## LISTE DES ACTIVITÉS
1 – Modifiez le texte sur la réforme hospitalière en recopiant le passage allant de « Il ne s’agit » jusqu'à « qui seront privilégiées. », avec « novembre » remplacé par « décembre ».
2 – D'après le texte sur la réforme hospitalière, qui a installé le Haut Conseil pour la réforme hospitalière, et à quel moment ?
3 – Reprenez le texte sur la réforme hospitalière après sa dernière phrase et poursuivez-le.

## TEXTE DE L'EXERCICE

******************************

Seul un profond changement est donc de nature à infléchir cette situation.

Il ne s’agit pas de fragiliser notre système de santé, qui est très largement apprécié de la population, mais de lui donner les moyens de remplir sa mission de manière plus performante, mieux adaptée aux besoins et mieux intégrée dans l’ensemble du système de santé.

Tel est l’esprit qui anime la réflexion du Haut Conseil pour la réforme hospitalière installé par le Premier ministre en juin dernier, et dont j’attends des propositions pour le mois de novembre prochain. Je sais d’ailleurs que vous avez participé à ses travaux en apportant votre contribution à l’occasion d’une audition devant les membres du Haut Conseil, et je vous en remercie.

Sans anticiper sur ce que pourront être les propositions de cette instance, je saisis l’occasion qui nous réunit aujourd’hui pour rappeler quelques-unes des voies qui seront privilégiées.

Il s’agit d’abord de clarifier les rôles respectifs de l’État et des acteurs de santé.

La première des priorités, c’est la mise en œuvre d’une véritable politique de santé publique. Celle-ci doit partir d’une analyse des besoins afin d’orienter l’organisation sanitaire vers la satisfaction de ces besoins en prenant en compte toutes les composantes du système de santé de la médecine générale au CHU.

L’élaboration des schémas régionaux d’organisation sanitaire a représenté un progrès important dans cette direction. Il faudra qu’ils deviennent de véritables schémas de santé publique. Celle mission incombe largement aux pouvoirs publics.

Il faut rendre aussi aux professionnels plus de liberté d’initiative, pour leur permettre de s’adapter plus facilement et plus rapidement aux évolutions techniques, médicales économiques ou de gestion.

Une fois clarifiés les rôles de chacun des partenaires, il faut définir la nature de leurs relations.

C’est là qu’intervient un aspect essentiel de la réforme hospitalière : la démarche contractuelle.

La mise en œuvre de contrats d’objectifs et de moyens pluriannuels et négociés dans un cadre régional donnera à l’État les moyens de sa politique, et permettra de restaurer la responsabilité des équipes et des établissements de soins, qu’ils soient publics ou privés.

Ces contrats devront avoir un fort contenu médical, et traiter aussi de la qualité. C’est une véritable démarche en termes d’assurance qualité que nous devons promouvoir.

Les contrats porteront en outre sur les moyens alloués qui devront tenir compte des activités, ainsi que des missions ou des contraintes spécifiques de chaque établissement. C’est dans ce cadre que sera menée la réforme du financement des établissements.

******************************

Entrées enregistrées
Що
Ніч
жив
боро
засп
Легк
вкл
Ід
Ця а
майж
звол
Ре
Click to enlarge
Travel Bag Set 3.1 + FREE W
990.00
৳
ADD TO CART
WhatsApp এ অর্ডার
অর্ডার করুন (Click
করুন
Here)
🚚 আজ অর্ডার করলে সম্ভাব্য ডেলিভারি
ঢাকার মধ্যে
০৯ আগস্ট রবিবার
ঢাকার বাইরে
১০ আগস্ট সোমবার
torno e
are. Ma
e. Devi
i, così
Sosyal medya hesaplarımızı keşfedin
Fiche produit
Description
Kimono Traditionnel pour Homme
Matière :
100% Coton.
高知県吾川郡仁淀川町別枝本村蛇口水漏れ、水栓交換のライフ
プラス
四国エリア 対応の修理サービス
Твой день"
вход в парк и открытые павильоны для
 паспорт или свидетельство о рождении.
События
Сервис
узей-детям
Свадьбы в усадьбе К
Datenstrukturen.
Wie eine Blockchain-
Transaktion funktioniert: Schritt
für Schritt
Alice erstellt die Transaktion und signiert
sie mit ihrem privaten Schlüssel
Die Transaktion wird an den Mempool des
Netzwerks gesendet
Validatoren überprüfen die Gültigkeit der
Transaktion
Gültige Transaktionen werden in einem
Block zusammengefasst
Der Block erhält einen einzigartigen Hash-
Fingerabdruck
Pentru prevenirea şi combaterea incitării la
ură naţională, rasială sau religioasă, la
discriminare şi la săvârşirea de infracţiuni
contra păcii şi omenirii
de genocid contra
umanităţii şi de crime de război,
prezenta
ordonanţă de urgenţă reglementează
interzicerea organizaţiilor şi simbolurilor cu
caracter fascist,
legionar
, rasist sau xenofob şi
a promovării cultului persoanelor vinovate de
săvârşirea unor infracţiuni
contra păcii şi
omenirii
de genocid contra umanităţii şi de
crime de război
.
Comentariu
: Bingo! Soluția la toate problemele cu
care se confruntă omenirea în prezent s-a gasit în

******************************

## CORRIGÉ DE L'EXERCICE
1 –
Il ne s’agit pas de fragiliser notre système de santé, qui est très largement apprécié de la population, mais de lui donner les moyens de remplir sa mission de manière plus performante, mieux adaptée aux besoins et mieux intégrée dans l’ensemble du système de santé.

Tel est l’esprit qui anime la réflexion du Haut Conseil pour la réforme hospitalière installé par le Premier ministre en juin dernier, et dont j’attends des propositions pour le mois de décembre prochain. Je sais d’ailleurs que vous avez participé à ses travaux en apportant votre contribution à l’occasion d’une audition devant les membres du Haut Conseil, et je vous en remercie.

Sans anticiper sur ce que pourront être les propositions de cette instance, je saisis l’occasion qui nous réunit aujourd’hui pour rappeler quelques-unes des voies qui seront privilégiées.

2 – Le Premier ministre, en juin dernier.

3 –
Bien entendu la réforme hospitalière qui nécessite une concertation approfondie ne pourra être mise en œuvre que progressivement.

Néanmoins dès l’an prochain une nouvelle impulsion sera donnée, en particulier au plan budgétaire puisque la prochaine campagne budgétaire s’appuiera sur un taux directeur plus volontariste comprenant une marge de manœuvre régionale élargie afin de mieux prendre en compte l’activité médicale dans la répartition des moyens financiers.

De grands chantiers s’ouvrent donc devant nous. Je sais que sur plusieurs aspects essentiels vous avez déjà entrepris des actions et mené des réflexions approfondies.

Je pense en particulier au travail riche que vous avez réalisé sur l’écriture des règles de bonne pratique ou des règles de traitement d’un certain nombre de tumeurs. Je pense aussi au manuel d’accréditation que vous êtes en train de rédigez pour vos centres.

C’est là une initiative importante que je tiens à souligner. L’accréditation est une idée sur laquelle travaille le Haut Conseil de la réforme hospitalière et dont je pense qu’elle peut être appelée à un grand avenir. En cela, vous serez probablement des précurseurs du futur système hospitalier. Cela méritait d’être dit.

Je sais aussi que vous avez engagé un dialogue approfondi avec vos partenaires pour adapter votre convention collective afin de mieux prendre en compte la performance collective et individuelle.

En venant participer à votre cinquantième anniversaire, c’est à la mise en œuvre d’une politique ambitieuse de santé pour tous, et en premier lieu pour les patients, que je vous convie.

Je sais que je peux compter sur vous.

Je vous remercie de votre attention.